* MATERIAL TO PROCESS
------------

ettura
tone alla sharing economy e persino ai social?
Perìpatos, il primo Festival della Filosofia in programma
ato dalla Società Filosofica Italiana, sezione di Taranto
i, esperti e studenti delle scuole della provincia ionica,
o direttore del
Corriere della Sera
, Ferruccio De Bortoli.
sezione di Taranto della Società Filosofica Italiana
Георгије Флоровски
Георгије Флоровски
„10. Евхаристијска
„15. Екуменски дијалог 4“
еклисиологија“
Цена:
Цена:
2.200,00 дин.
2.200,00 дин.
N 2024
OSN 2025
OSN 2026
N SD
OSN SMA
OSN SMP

------------

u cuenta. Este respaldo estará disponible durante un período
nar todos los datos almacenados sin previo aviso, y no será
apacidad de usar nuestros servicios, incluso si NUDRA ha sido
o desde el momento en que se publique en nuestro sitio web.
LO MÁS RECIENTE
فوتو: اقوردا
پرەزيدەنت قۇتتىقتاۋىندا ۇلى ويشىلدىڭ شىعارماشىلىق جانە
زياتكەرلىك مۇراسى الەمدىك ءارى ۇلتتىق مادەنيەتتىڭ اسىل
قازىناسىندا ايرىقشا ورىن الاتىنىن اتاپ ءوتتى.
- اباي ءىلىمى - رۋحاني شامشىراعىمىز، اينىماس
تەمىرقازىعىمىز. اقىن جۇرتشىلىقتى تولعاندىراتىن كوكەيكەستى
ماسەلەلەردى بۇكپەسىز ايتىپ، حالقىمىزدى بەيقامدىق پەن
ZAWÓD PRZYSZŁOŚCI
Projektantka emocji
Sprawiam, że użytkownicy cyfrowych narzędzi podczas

------------

* ASSIGNMENT
The required output is the stretch of entries above from the line containing "پرەزيدەنت قۇتتىقتاۋىندا ۇلى" through the line containing "Sprawiam, że użytkownicy", reproduced exactly.

* WRITTEN SOLUTION
پرەزيدەنت قۇتتىقتاۋىندا ۇلى ويشىلدىڭ شىعارماشىلىق جانە
زياتكەرلىك مۇراسى الەمدىك ءارى ۇلتتىق مادەنيەتتىڭ اسىل
قازىناسىندا ايرىقشا ورىن الاتىنىن اتاپ ءوتتى.
- اباي ءىلىمى - رۋحاني شامشىراعىمىز، اينىماس
تەمىرقازىعىمىز. اقىن جۇرتشىلىقتى تولعاندىراتىن كوكەيكەستى
ماسەلەلەردى بۇكپەسىز ايتىپ، حالقىمىزدى بەيقامدىق پەن
ZAWÓD PRZYSZŁOŚCI
Projektantka emocji
Sprawiam, że użytkownicy cyfrowych narzędzi podczas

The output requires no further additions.